### TEXT EXCERPT:
_ _ _ _ _ _ _
Documented in [type-mapping.md](../type-mapping.md). Summary:

| Source (examples) | Rivet | Parquet (Arrow) | Parquet metadata |
|-------------------|-------|-----------------|------------------|
| `json` / `jsonb` | `Json` | `Utf8` | `logical_type=json`, `fidelity=logical_string` |
| `uuid` | `Uuid` | `FixedSizeBinary(16)` | `arrow.uuid` ext → native `LogicalType::Uuid`, `fidelity=exact` |
| `numeric(p,s)` | `Decimal` | `Decimal128/256` | `fidelity=exact` |
| `timestamptz` | `Timestamp` + UTC | `Timestamp(µs, UTC)` | `fidelity=exact` |
| PG `enum` | `Enum` | `Utf8` | `logical_type=enum` |

CSV omits list columns today; metadata is Parquet-only.

---

## Target materialization (L4–L5)
_ _ _ _ _ _ _
### DATA PROVIDED:
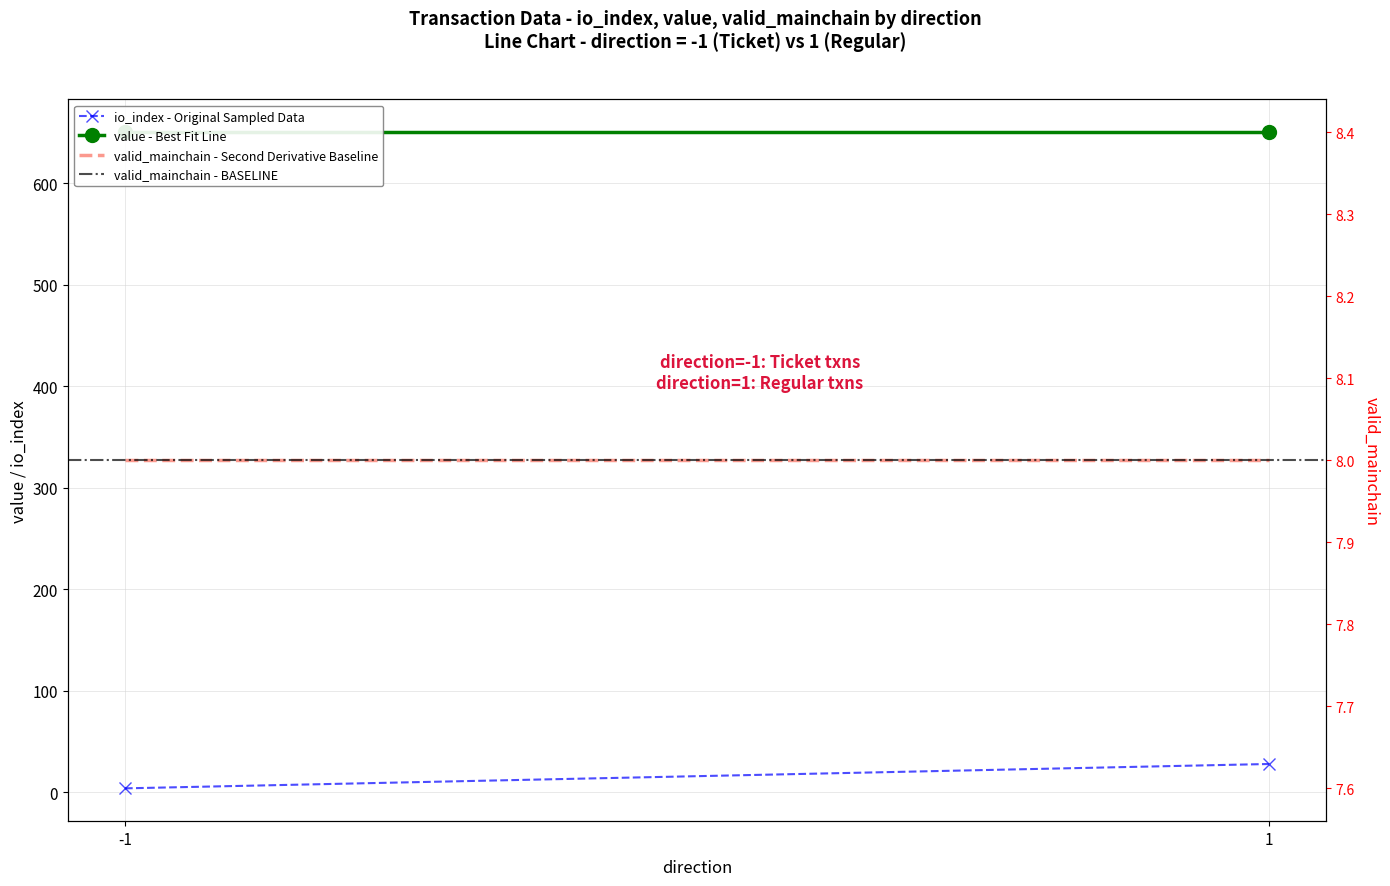

What is the lowest value of the valid_mainchain - BASELINE series?

8.0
_ _ _ _ _ _ _
### TASK ITEM:
Can you turn the paragraph in the type-mapping excerpt above that begins "CSV omits list columns" into a two-item list that keeps both of its facts?

### RESPONSE TO THIS EXERCISE:
- CSV currently leaves out list columns.
- Metadata applies only to Parquet.